Can you automate ticket creation for security vulnerabilities and policy violations that are (unintentionally) shipping out with your code?
Atlassian’s JIRA platform is close to an industry standard in bug tracking and ticketing. Whether you are agile, use waterfall or develop on an ad-hoc basis, you've almost definitely used JIRA somewhere along the way and would appreciate the intelligence that JIRA packages in this awesome tool.
The Black Duck Hub now integrates with JIRA to add another layer of intelligence to this already smart tracking system with information around security vulnerabilities and custom defined policy violations.
The Black Duck Hub integration with Atlassian’s JIRA brings the best in breed open source security management within the realm of your JIRA instance. Developers can now be automatically informed of security vulnerabilities and/or policy violations sneaking into your production code. The Black Duck Hub discovers security kinks in your open source, and via the JIRA plugin, reengages with engineering to work on remediation.
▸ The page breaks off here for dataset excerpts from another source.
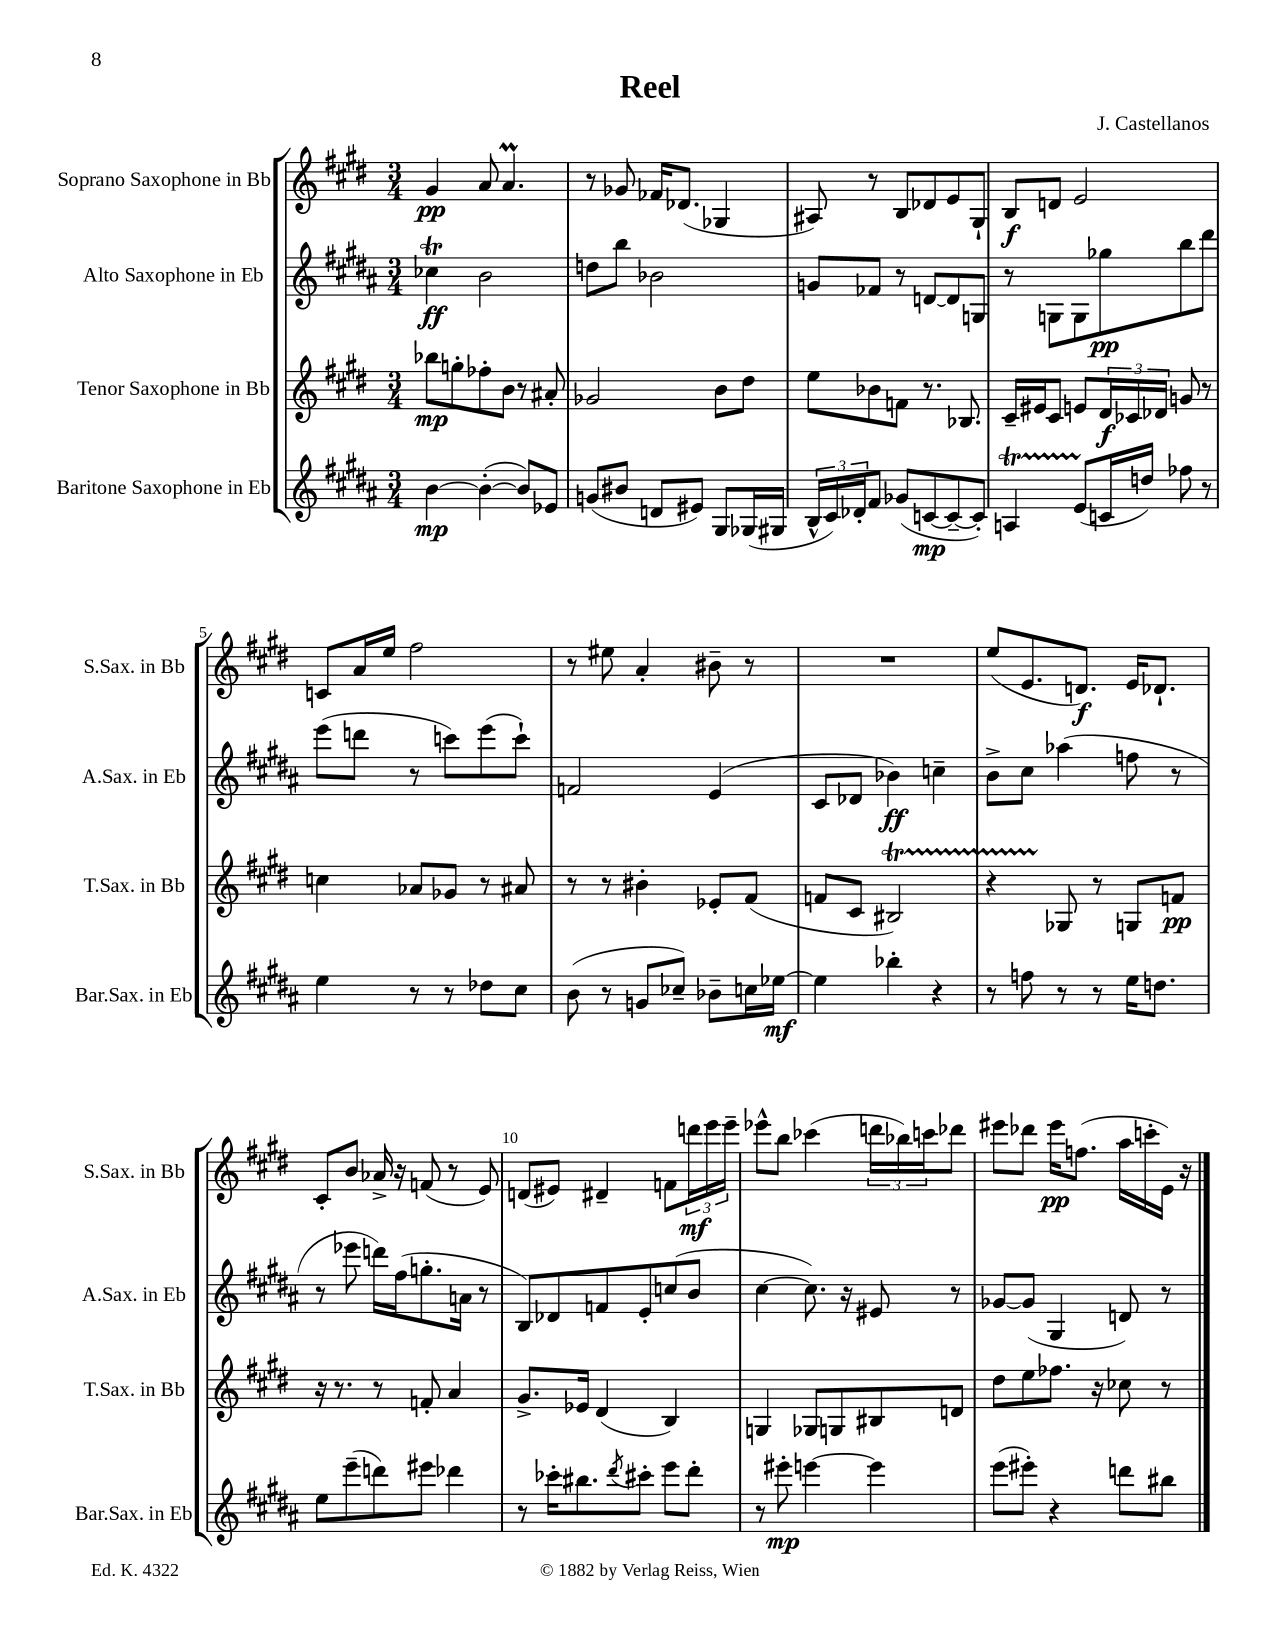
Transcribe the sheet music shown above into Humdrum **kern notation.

**kern	**kern	**kern	**kern
*staff4	*staff3	*staff2	*staff1
*clefG2	*clefG2	*clefG2	*clefG2
*k[f#c#g#d#a#]	*k[f#c#g#d#]	*k[f#c#g#d#a#]	*k[f#c#g#d#]
*M3/4	*M3/4	*M3/4	*M3/4
[4b	8bb-	4cc-	4g#
.	8gg'	.	.
(4b'_	8ff-'	2b	8a
.	8b	.	4.a
8b])	8r	.	.
8e-	8a#'	.	.
=	=	=	=
(8g	2g-	8dd	8r
8b#	.	8bb	8g-
8d	.	2b-	16f-
.	.	.	(8.d-
8e#)	.	.	.
8G#	8b	.	4G-
(16G-	8dd#	.	.
16G#	.	.	.
=	=	=	=
24B^^	8ee	8g	8A#)
24c#)	.	.	.
24d-'	.	.	.
8f#	8b-	8f-	8r
(8g-	8f	8r	8B
[8c	8.r	[8d	8d-
8c~_	.	8d]	8e
.	8.B-	.	.
8c'])	.	8G	8G#`
=	=	=	=
4A	16c#~	8r	8B
.	16e#	.	.
.	8c#	8G	8d
(8e	8e	8G	2e
16c	24d#	8gg-	.
.	24c-	.	.
16dd)	.	.	.
.	24d-	.	.
8ff-	8g	8bb	.
8r	8r	8ddd#	.
=	=	=	=
4ee	4cc	(8eee	8c
.	.	8ddd	16a
.	.	.	16ee
8r	8a-	8r	2ff#
8r	8g-	8ccc)	.
8dd-	8r	(8eee	.
8cc#	8a#	8ccc`)	.
=	=	=	=
(8b	8r	2f	8r
8r	8r	.	8ee#
8g	4b#'	.	4a'
8cc-~)	.	.	.
8b-~	8e-'	(4e	8b#~
16cc	(8f#	.	8r
[16ee-	.	.	.
=	=	=	=
4ee-]	8f	8c#	2.r
.	8c#	8d-	.
4bb-'	2B#)	4b-)	.
4r	.	4cc~	.
=	=	=	=
8r	4r	8b^	(8ee
8ff	.	8cc#	8.e
8r	8G-	(4aa-	.
.	.	.	8.d)
8r	8r	.	.
16ee	8G	8ff	16e
8.dd	.	.	8.d-`
.	8f	8r	.
=	=	=	=
8ee	16r	8r	8c#'
.	8.r	.	.
(8eee~	.	8eee-	8b
8ddd)	8r	16ddd)	16a-^
.	.	(16ff#	16r
8eee#	8f'	8.gg'	(8f
4ddd-	4a	.	8r
.	.	16a	.
.	.	8r	8e)
=	=	=	=
8r	8.g#^	8B)	(8d
16ccc-'	.	8d-	8e#)
8.bb#	16e-	.	.
.	(4d#	8f	4d#~
8qddd#	.	.	.
8ccc#'	.	8e'	.
8eee	4B)	(8cc	8f
8ddd#'	.	8b	24ddd
.	.	.	24eee
.	.	.	24eee~
=	=	=	=
8r	4G	[4cc#	8eee-^^
8eee#'	.	.	8bb
[4eee	8G-	8.cc#])	(4ccc-
.	8G	.	.
.	.	16r	.
4eee]	8B#	8e#	24ddd
.	.	.	24bb-)
.	.	.	24ccc
.	8d	8r	8ddd-
=	=	=	=
(8eee	8dd#	[8g-	8eee#
8eee#')	8ee	(8g-]	8ddd-
4r	8.ff-	4G#	16eee#
.	.	.	(8.ff
.	16r	.	.
8ddd	8cc-	8d)	16aa
.	.	.	16ccc'
8bb#	8r	8r	16e)
.	.	.	16r
==	==	==	==
*-	*-	*-	*-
The workflow is simple and follows the following steps:
Login into your Black Duck Hub and define policies using the Policy Management module
Login to your JIRA instance, download & install the Black Duck Hub plugin for JIRA
Map Hub projects to JIRA projects and select the check box for policies for which automatic tickets need to be created
Provide Black Duck Hub component data for issue type ‘Security’ or ‘Policy Violation’
Automatic closure of pre-created JIRA tickets on issue resolution or override
The JIRA plugin ensures development teams are pulled in and presented with information at the right time without compromising on the agility and velocity of the release process.